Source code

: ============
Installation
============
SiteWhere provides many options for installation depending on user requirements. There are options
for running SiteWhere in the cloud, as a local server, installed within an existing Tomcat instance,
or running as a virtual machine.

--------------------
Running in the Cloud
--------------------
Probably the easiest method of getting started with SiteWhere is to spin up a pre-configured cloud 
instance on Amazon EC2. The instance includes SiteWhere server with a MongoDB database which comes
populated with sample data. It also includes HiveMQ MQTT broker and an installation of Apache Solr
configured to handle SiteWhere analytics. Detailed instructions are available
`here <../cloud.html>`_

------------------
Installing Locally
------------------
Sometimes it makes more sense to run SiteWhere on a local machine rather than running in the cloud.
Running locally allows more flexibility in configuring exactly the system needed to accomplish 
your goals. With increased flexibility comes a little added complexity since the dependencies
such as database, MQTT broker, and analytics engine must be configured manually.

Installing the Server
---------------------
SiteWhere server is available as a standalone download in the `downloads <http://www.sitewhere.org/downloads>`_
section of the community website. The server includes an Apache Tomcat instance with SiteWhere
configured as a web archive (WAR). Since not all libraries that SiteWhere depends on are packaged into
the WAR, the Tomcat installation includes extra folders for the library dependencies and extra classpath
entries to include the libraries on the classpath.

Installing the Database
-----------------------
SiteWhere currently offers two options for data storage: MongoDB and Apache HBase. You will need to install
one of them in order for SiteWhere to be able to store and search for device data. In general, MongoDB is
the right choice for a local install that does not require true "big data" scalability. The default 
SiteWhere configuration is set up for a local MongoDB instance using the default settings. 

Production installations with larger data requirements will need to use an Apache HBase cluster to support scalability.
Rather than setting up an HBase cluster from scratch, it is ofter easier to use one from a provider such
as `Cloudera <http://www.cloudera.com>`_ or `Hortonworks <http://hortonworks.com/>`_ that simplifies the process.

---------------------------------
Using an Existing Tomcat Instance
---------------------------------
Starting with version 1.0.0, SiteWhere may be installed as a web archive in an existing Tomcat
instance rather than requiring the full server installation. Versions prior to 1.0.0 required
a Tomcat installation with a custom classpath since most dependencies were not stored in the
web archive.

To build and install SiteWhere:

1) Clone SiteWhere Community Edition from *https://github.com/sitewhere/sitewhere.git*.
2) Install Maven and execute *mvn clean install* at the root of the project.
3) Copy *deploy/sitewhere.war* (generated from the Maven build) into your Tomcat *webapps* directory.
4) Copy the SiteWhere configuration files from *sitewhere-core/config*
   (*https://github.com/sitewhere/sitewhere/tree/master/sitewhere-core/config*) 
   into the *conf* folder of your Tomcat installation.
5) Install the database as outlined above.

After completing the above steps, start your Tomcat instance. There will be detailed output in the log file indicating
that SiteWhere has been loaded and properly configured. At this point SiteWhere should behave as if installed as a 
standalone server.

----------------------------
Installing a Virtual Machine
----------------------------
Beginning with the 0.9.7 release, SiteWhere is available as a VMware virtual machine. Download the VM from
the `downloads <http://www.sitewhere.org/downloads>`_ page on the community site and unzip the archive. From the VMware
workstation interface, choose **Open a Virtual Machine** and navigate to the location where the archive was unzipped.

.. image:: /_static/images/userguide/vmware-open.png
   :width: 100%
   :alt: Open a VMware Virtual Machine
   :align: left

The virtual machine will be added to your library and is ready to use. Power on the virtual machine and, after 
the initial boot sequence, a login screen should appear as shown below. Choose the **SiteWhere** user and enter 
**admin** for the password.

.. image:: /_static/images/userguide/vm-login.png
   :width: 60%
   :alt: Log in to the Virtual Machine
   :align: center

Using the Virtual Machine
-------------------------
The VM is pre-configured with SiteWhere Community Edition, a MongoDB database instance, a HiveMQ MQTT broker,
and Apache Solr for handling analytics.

:::

-- Try it --
All lines above between those holding "Sometimes it makes" and "your goals. With", inclusive, must be set down unchanged, and no other line may be included.

-- Task solution --
Sometimes it makes more sense to run SiteWhere on a local machine rather than running in the cloud.
Running locally allows more flexibility in configuring exactly the system needed to accomplish 
your goals. With increased flexibility comes a little added complexity since the dependencies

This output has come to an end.